▸ **Petunjuk Tugas**: Lanjutkan teks tentang PLTS di Pulau Kapoposang, mulai setelah kalimat terakhir yang ditampilkan.

▸ **Teks Pilihan**:
▬▬▬▬▬▬

Untuk pengaturannya, pasokan listrik bakal dimulai jam 17.00 WIB.

Habis atau tidaknya nanti akan secara otomatis bakal kembali diperbaharui 400 watt.

“Jadi isi ulang itu sudah terprogram, misalnya listrik saya di meteran 400 watt, misal habis atau tidak habis besok diperbaharui kembali ke 400 watt. Memang di shelter ini semua sudah terprogram, satu kali pencet sudah dialiri listrik dengan daya yang bervariatif, dimulai jam 5 sore. Meski begitu, di jam 5 sore itu masih diberikan kesempatan bagi yang masih memiliki kelebihan listrik yang semalam belum digunakan, jadi dia bisa memanfaatkannya untuk mencuci, atau mesin air yang mau dinyalakan, nanti jam 18.00 WIB itu semua diperbaharui, satu kali tembak semua terisi lagi,” imbuhnya.

Untuk kapasitas, PLTS di Pulau Kapoposang, Desa Mattiro Ujung memiliki daya 50 kWp yang diperuntukkan guna mengaliri 117 rumah dalam satu pulau.

Sinergi ESDM, Pemerintah Desa dan Antusiasme Warga

Dalam proses pembuatannya, Kementerian ESDM, pemerintah desa serta warga saling bersinergi satu sama lain.

Berawal dari pemerintah desa yang mendorong pengusulan program yang terus diajukan melalui birokrasi.

Hingga akhirnya, Kementerian ESDM memilih satu di antara desa penerima manfaat PLTS yakni Desa Mattiro Ujung, Pulau Kapoposang.

“Upaya itu terus didorong lewat pemerintah. Sehingga pada saat itu, ada pengusulan, terus diajukan hingga akhirnya satu di antara desa yang mendapatkan program tersebut ya desanya kami.”

“Mulai proses pendistribusian material hingga proses pekerjaan di lapangan ini itu keterlibatan masyarakat sangat aktif, kami di desa atau khususnya di pulau ini kan memiliki budaya gotong royong yang masih kental, bahkan jika saat itu tak diberikan upah pun masyarakat tetap semangat membantu serta memafisilitasi dengan tenaga, saat itu semua orang dewasa, anak-anak ikut membantu. Bahkan teknisi-teknisi yang memang sudah disiapkan itu kami betul-betul layani dan jamu dengan baik ,” ungkap pria yang sudah menjabat sebagai Kepala Desa Mattiro Ujung sejak 2016 silam.

Lebih lanjut, dalam menentukan lokasi pembangunan PLTS, pemerintah desa, masyarakat dan pihak Kementerian ESDM saling berkoordinasi satu sama lain.

Hingga akhirnya, lokasi pembuatan PLTS disepakati berada di tengah pulau yang bisa di akses dengan berjalan kaki oleh masyarakat Desa Mattiro Ujung.

▬▬▬▬▬▬

▸ **Daftar Catatan**:
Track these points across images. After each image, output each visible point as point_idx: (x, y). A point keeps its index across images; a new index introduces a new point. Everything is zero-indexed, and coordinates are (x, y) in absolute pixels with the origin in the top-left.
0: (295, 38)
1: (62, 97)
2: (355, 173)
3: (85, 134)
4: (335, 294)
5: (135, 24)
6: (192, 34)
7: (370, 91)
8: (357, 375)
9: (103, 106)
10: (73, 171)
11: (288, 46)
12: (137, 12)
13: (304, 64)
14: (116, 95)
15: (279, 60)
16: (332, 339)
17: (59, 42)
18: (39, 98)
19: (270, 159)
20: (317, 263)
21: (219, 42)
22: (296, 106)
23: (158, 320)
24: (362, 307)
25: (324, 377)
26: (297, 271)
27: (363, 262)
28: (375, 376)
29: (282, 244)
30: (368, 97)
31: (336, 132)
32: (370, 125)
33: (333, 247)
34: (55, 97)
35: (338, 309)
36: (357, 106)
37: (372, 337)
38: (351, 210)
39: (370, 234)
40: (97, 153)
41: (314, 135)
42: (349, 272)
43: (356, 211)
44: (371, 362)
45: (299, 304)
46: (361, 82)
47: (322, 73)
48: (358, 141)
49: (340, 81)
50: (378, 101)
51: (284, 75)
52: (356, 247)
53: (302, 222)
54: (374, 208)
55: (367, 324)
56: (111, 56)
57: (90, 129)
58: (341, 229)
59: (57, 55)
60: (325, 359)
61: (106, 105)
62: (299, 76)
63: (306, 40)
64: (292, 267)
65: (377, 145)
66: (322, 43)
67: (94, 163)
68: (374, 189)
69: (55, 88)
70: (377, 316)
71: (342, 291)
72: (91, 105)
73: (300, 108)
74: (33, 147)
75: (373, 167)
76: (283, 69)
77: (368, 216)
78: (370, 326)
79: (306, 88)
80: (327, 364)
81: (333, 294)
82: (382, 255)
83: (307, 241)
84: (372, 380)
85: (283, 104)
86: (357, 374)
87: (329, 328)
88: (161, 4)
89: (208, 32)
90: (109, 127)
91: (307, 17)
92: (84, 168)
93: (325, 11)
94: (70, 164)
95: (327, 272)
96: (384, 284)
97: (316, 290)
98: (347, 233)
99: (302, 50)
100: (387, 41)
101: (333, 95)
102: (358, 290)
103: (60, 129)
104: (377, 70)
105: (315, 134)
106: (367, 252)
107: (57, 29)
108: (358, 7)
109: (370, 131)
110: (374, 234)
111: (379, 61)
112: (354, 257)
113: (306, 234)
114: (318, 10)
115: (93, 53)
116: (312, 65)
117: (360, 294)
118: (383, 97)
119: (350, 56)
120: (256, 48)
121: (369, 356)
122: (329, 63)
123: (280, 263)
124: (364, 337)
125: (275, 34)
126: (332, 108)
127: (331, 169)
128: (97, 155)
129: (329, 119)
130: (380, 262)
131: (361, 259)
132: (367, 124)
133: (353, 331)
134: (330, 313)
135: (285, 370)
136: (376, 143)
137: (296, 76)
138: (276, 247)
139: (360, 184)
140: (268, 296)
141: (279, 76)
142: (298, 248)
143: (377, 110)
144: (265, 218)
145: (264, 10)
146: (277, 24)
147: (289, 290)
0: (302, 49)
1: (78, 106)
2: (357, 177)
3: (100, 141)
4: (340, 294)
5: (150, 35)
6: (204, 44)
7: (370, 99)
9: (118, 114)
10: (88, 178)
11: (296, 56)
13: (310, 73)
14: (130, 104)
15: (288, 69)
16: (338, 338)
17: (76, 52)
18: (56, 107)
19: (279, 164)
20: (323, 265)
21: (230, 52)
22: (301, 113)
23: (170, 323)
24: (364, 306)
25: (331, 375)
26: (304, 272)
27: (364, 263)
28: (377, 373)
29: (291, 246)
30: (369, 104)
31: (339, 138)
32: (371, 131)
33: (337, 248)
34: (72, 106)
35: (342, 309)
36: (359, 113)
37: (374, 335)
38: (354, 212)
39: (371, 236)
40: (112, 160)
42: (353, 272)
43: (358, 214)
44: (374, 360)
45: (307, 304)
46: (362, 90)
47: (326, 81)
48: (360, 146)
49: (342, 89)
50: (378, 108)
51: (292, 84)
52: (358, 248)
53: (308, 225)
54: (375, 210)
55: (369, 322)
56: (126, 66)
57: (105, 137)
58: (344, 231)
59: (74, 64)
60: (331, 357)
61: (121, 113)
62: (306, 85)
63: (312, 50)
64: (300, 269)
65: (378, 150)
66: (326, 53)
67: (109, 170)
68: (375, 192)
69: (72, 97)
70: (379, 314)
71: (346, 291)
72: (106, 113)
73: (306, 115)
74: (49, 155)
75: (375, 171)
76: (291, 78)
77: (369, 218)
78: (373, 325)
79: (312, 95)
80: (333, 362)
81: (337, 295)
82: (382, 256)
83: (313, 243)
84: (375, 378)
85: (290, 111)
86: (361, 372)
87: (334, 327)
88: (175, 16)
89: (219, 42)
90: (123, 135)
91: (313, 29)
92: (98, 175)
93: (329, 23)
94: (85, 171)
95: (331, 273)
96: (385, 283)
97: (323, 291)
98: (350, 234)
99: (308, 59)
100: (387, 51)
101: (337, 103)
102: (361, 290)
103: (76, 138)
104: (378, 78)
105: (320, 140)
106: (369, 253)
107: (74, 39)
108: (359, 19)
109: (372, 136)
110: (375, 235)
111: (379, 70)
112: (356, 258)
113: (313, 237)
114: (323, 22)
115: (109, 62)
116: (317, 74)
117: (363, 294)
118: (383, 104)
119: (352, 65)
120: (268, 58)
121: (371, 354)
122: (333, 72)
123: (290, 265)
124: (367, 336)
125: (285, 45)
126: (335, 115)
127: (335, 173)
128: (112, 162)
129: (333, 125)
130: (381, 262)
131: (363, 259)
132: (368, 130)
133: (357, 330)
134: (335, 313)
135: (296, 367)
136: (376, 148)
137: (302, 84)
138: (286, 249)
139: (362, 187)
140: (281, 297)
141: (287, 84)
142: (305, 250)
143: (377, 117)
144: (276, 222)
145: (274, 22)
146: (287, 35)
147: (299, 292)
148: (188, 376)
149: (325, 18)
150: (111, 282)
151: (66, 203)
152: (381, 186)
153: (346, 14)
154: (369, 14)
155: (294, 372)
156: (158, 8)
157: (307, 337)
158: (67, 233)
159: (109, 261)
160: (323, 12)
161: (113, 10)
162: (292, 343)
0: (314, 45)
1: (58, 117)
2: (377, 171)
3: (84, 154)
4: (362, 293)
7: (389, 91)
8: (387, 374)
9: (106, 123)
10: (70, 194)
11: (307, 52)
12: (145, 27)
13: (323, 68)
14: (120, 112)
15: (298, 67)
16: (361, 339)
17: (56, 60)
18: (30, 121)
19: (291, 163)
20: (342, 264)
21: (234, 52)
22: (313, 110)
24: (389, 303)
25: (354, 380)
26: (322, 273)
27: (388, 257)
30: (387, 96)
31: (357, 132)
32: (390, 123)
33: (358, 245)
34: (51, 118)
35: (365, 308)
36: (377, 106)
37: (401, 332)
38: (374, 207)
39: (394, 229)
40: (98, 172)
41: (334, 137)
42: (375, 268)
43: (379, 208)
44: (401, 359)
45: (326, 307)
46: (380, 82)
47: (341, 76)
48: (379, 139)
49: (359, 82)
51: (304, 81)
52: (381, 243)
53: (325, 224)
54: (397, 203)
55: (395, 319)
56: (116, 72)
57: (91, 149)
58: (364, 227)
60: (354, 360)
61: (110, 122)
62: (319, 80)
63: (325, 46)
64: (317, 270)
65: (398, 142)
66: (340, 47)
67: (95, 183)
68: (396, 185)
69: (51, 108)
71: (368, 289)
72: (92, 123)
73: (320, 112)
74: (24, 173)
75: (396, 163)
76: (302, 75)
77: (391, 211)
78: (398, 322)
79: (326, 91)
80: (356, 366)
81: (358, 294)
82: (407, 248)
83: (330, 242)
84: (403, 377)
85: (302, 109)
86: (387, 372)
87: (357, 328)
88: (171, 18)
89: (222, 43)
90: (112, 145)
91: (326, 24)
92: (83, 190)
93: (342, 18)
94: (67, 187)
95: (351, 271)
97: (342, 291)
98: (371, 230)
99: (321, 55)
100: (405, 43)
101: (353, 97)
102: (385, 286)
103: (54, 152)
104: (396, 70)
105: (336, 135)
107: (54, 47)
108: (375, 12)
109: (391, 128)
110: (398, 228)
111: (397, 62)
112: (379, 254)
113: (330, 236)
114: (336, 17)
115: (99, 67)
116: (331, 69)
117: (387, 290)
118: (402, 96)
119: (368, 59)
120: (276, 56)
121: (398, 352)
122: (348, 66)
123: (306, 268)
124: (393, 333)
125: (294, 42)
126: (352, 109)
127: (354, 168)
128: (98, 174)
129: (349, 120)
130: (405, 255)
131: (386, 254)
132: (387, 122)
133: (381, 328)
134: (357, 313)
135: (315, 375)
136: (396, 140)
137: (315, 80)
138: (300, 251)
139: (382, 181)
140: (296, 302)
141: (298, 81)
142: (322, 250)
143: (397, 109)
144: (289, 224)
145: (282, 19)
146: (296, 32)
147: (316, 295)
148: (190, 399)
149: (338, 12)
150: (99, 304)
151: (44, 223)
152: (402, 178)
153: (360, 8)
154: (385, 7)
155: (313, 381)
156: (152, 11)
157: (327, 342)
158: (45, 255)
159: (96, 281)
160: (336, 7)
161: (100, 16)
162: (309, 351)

▬▬▬▬▬▬

▸ **Jawaban Latihan**:
 “Jadi kebetulan kami punya pulau ini kurang lebih 3 km, punya bentuk memanjang, jadi titik PLTS ini kita sepakati untuk difokuskan tepat di tengah-tengah pulau agar tidak terganggu oleh aktivitas warga karena tidak berada di tengah-tengah pemukiman. Akses ke sana tidak menggunakan fasilitas apapun, jadi cukup jalan kaki,” ungkap pria yang asli kelahiran Pulau Kapoposang.

Lokasi itu juga memudahkan dua operator PLTS yang satu di antaranya merupakan penduduk asli Pulau Kapoposang untuk menjalankan aktivitas dan tugasnya.

“Lokasi di tengah pulau itu juga memudahkan akses para operator yang sudah dilatih dan diberikan pendidikan tentang bagaimana mengoperasikan PLTS, karena kan pengecekannya itu rutin dan berkala per 2 jam atau 3 jam

“Ada dua orang, satu orang itu sudah sejak awal sudah diperuntukkan untuk mengikuti kegiatan pelatihan karena masing-masing PLTS itu diminta satu orang. Kalau tidak salah waktu itu ada tujuh desa yang bersamaan mendapatkan PLTS,” jelasnya.

Untuk insentif kedua operator di ambil dari iuran masyarkat.

Di mana setiap bulannya, masyarakat diminta untuk membayarkan iuran sebesar Rp 30.000.

“Ada iuran tujuannya untuk memberikan insentif kepada dua orang operator ini. Kalau untuk besaran iurannya sekarang perbulannya di angka Rp 30.000. Tujuan lainnya digunakan untuk pembaruan alat-alat yang bersifat ringan seperti colokan dan lighting,” imbuhnya.

 Selain itu, dalam penggunaanya, PLTS di Desa Mattiro Ujung diperuntukkan untuk aliri listrik selama 24 jam melainkan hanya digunakan pada malam hari saja.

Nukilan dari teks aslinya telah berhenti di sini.